O trânsito estava, como sempre
naquela hora, tenso. Uma Honda, dirigida por um boliviano de trinta anos,
carregava também um garupa. Na faixa dos vinte e cinco anos, esse flamenguista
tinha, ao contrário do piloto, um amplo conhecimento do que Zé Sarney chama de
maranhensidade. Tinham que contornar a Avenida Jerônimo de Albuquerque na
altura no Espetão. Era fácil. No entanto, muitos carros se espremem no sinal em
frente da Bela Napoli. O sinal está amarelo. O motoqueiro tem uma idéia, que
raramente é seguida por algum maranhense, sobretudo no trânsito: contornar logo
e entrar direto na avenida, sem o contorno ao lado da Convel. Mas eis que surge
um olhar, que mais parecia um radar. Um guarda da SMTT, escondido atrás da
parada logo acima, já preparadíssimo para, com uma caneta Bic, aplicar uma
multa severa no infeliz condutor daquela moto. Mas eis que surge um doutor em maranhensidade. A
mão esquerda, graúda (daria até para entrar no time titular do Maranhão
Handebol), tapou completamente a placa, deixando escapar apenas um H (do
início).

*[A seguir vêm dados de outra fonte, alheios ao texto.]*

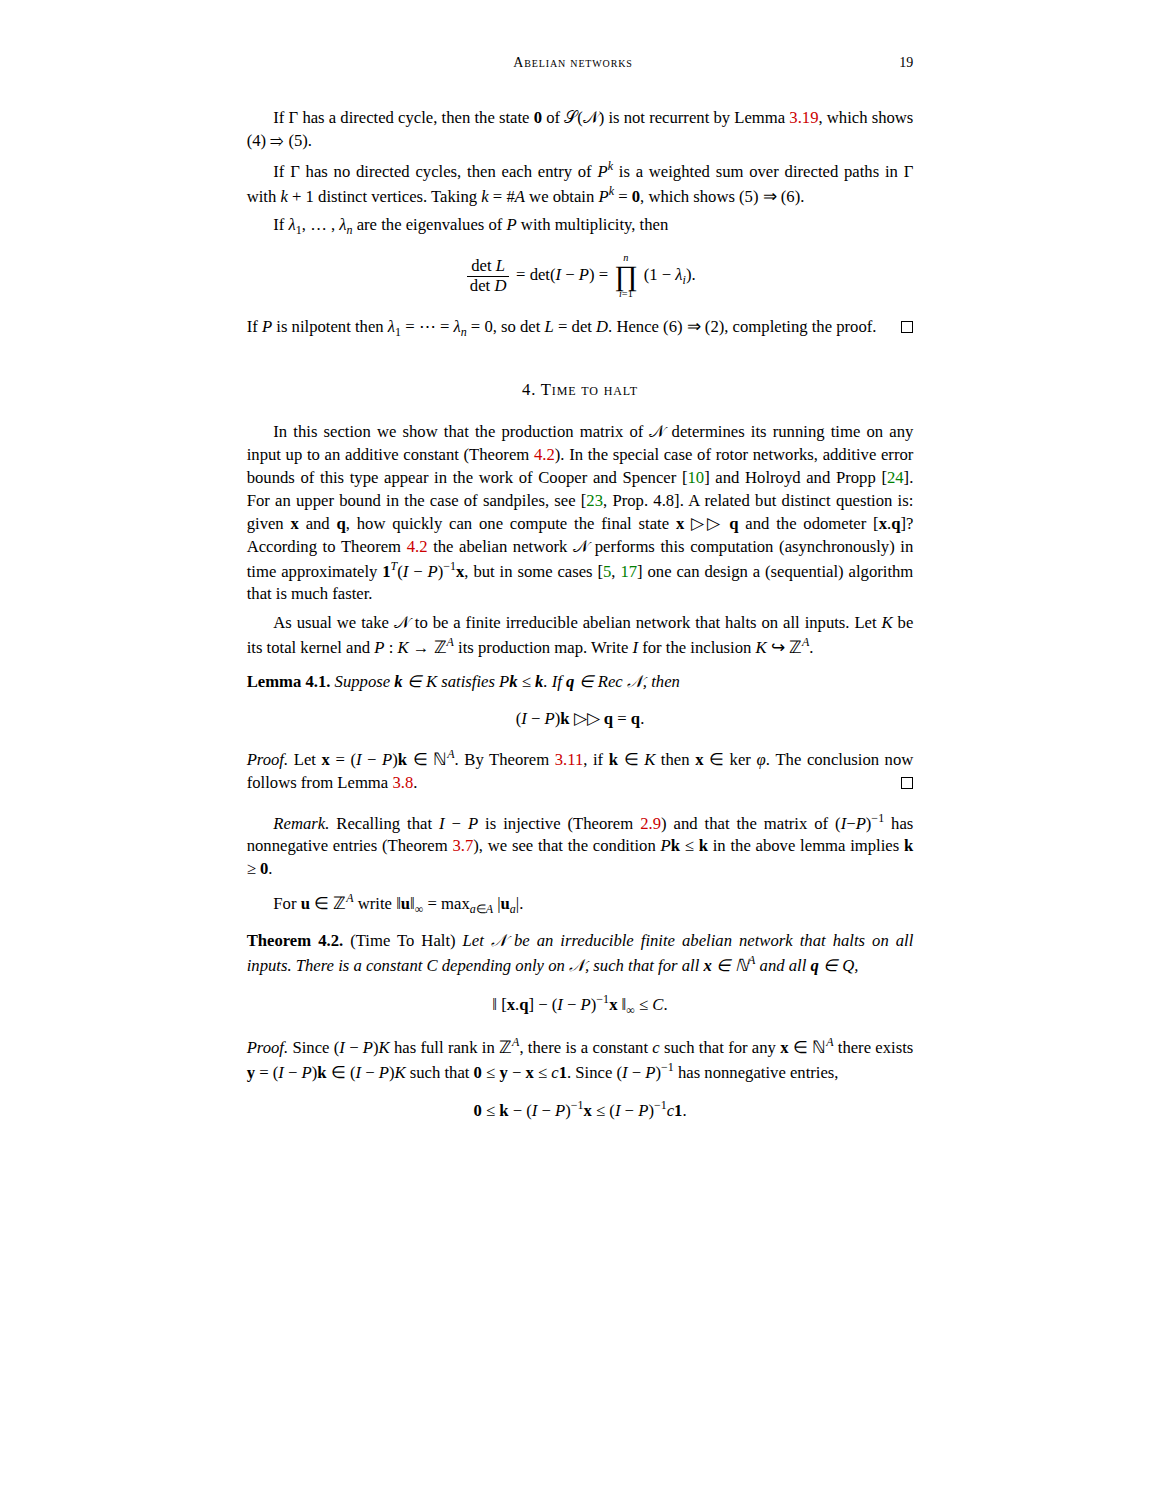Abelian networks 19
If Γ has a directed cycle, then the state 0 of 𝒮(𝒩) is not recurrent by Lemma 3.19, which shows (4) ⇒ (5).
If Γ has no directed cycles, then each entry of Pk is a weighted sum over directed paths in Γ with k + 1 distinct vertices. Taking k = #A we obtain Pk = 0, which shows (5) ⇒ (6).
If λ1, … , λn are the eigenvalues of P with multiplicity, then
det L det D = det(I − P) = n∏i=1 (1 − λi).
If P is nilpotent then λ1 = ⋯ = λn = 0, so det L = det D. Hence (6) ⇒ (2), completing the proof.
4. Time to halt
In this section we show that the production matrix of 𝒩 determines its running time on any input up to an additive constant (Theorem 4.2). In the special case of rotor networks, additive error bounds of this type appear in the work of Cooper and Spencer [10] and Holroyd and Propp [24]. For an upper bound in the case of sandpiles, see [23, Prop. 4.8]. A related but distinct question is: given x and q, how quickly can one compute the final state x ▷▷ q and the odometer [x.q]? According to Theorem 4.2 the abelian network 𝒩 performs this computation (asynchronously) in time approximately 1T(I − P)−1x, but in some cases [5, 17] one can design a (sequential) algorithm that is much faster.
As usual we take 𝒩 to be a finite irreducible abelian network that halts on all inputs. Let K be its total kernel and P : K → ℤA its production map. Write I for the inclusion K ↪ ℤA.
Lemma 4.1. Suppose k ∈ K satisfies Pk ≤ k. If q ∈ Rec 𝒩, then
(I − P)k ▷▷ q = q.
Proof. Let x = (I − P)k ∈ ℕA. By Theorem 3.11, if k ∈ K then x ∈ ker φ. The conclusion now follows from Lemma 3.8.
Remark. Recalling that I − P is injective (Theorem 2.9) and that the matrix of (I−P)−1 has nonnegative entries (Theorem 3.7), we see that the condition Pk ≤ k in the above lemma implies k ≥ 0.
For u ∈ ℤA write ‖u‖∞ = maxa∈A |ua|.
Theorem 4.2. (Time To Halt) Let 𝒩 be an irreducible finite abelian network that halts on all inputs. There is a constant C depending only on 𝒩, such that for all x ∈ ℕA and all q ∈ Q,
‖ [x.q] − (I − P)−1x ‖∞ ≤ C.
Proof. Since (I − P)K has full rank in ℤA, there is a constant c such that for any x ∈ ℕA there exists y = (I − P)k ∈ (I − P)K such that 0 ≤ y − x ≤ c 1. Since (I − P)−1 has nonnegative entries,
0 ≤ k − (I − P)−1x ≤ (I − P)−1c 1.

Com a outra mão, o garupa, espremeu os quatro dedos, deixando o do
meio – também conhecido como médio (ou dedo do proctologista), totalmente à
mostra como uma espada em direção ao agente de trânsito. O homem da lei forçou
o mais que pode, mas não conseguiu enxergar as letras ou os números da placa.
Ficou furioso. Várias pessoas começaram a sorrir. Triste sensação essa em que
somos obrigados a engolir nosso ódio, sem poder saborear um gosto amargo (ou
doce) da vingança. Surge o ônibus do Cohatrac. O agente dá um sinal e entra no
coletivo. Entra sem dar bom dia. Vá pro inferno! Pensa. Já estava com minha
comissão. Droga! Mas à frente entra um garoto. Qualhira! Está com ódio. Ainda
por sina me deu o dedo! Desgraçado! E o ônibus, já sem assentos disponíveis,
desce a curva do noventa. Sai uma mulher e cruza a catraca. E ele se senta. Vai
pro corisco, cão. E olha para a moça. E o ônibus segue.